• [Exercise requirements]
Among the lines of the material below, how many carry the word "wrist"? Only the number is wanted.

============

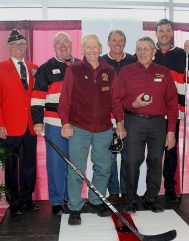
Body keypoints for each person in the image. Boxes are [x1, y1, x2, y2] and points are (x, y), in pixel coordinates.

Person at [112, 36, 178, 214]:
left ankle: (151, 198)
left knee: (156, 161)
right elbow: (117, 99)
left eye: (146, 49)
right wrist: (132, 105)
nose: (142, 52)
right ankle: (131, 199)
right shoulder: (126, 72)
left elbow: (172, 103)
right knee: (132, 161)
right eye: (139, 49)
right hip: (134, 121)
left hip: (158, 123)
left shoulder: (164, 72)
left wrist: (171, 130)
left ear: (154, 52)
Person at [58, 34, 116, 225]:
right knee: (76, 168)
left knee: (104, 168)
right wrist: (65, 122)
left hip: (104, 128)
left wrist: (121, 122)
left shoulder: (109, 70)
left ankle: (96, 200)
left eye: (95, 47)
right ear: (82, 50)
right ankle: (75, 207)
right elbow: (65, 98)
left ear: (100, 49)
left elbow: (115, 100)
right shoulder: (73, 69)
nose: (92, 51)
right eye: (88, 47)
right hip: (79, 127)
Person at [0, 29, 39, 215]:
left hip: (30, 126)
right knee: (11, 166)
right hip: (9, 127)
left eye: (22, 44)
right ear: (9, 47)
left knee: (29, 164)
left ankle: (26, 199)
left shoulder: (35, 67)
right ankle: (14, 201)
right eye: (15, 45)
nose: (19, 47)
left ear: (26, 47)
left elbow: (37, 97)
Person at [31, 32, 79, 215]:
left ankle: (71, 199)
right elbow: (37, 98)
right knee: (56, 164)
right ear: (54, 47)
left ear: (71, 44)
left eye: (66, 41)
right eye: (58, 43)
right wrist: (37, 122)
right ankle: (57, 202)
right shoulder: (45, 69)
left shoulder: (81, 66)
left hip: (78, 125)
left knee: (75, 164)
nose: (63, 45)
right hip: (54, 124)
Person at [154, 18, 189, 203]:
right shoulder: (148, 52)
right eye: (161, 31)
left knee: (171, 151)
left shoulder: (182, 54)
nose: (164, 34)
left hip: (174, 110)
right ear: (156, 33)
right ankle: (152, 189)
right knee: (155, 152)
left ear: (172, 33)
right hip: (153, 111)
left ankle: (170, 188)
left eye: (167, 30)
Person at [102, 30, 136, 201]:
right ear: (108, 42)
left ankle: (126, 190)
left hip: (129, 116)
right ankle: (113, 191)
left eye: (121, 40)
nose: (117, 43)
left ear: (125, 42)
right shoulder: (100, 61)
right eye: (114, 40)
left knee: (128, 156)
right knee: (110, 156)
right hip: (107, 117)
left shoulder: (133, 60)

============

• [Solution for this problem]
5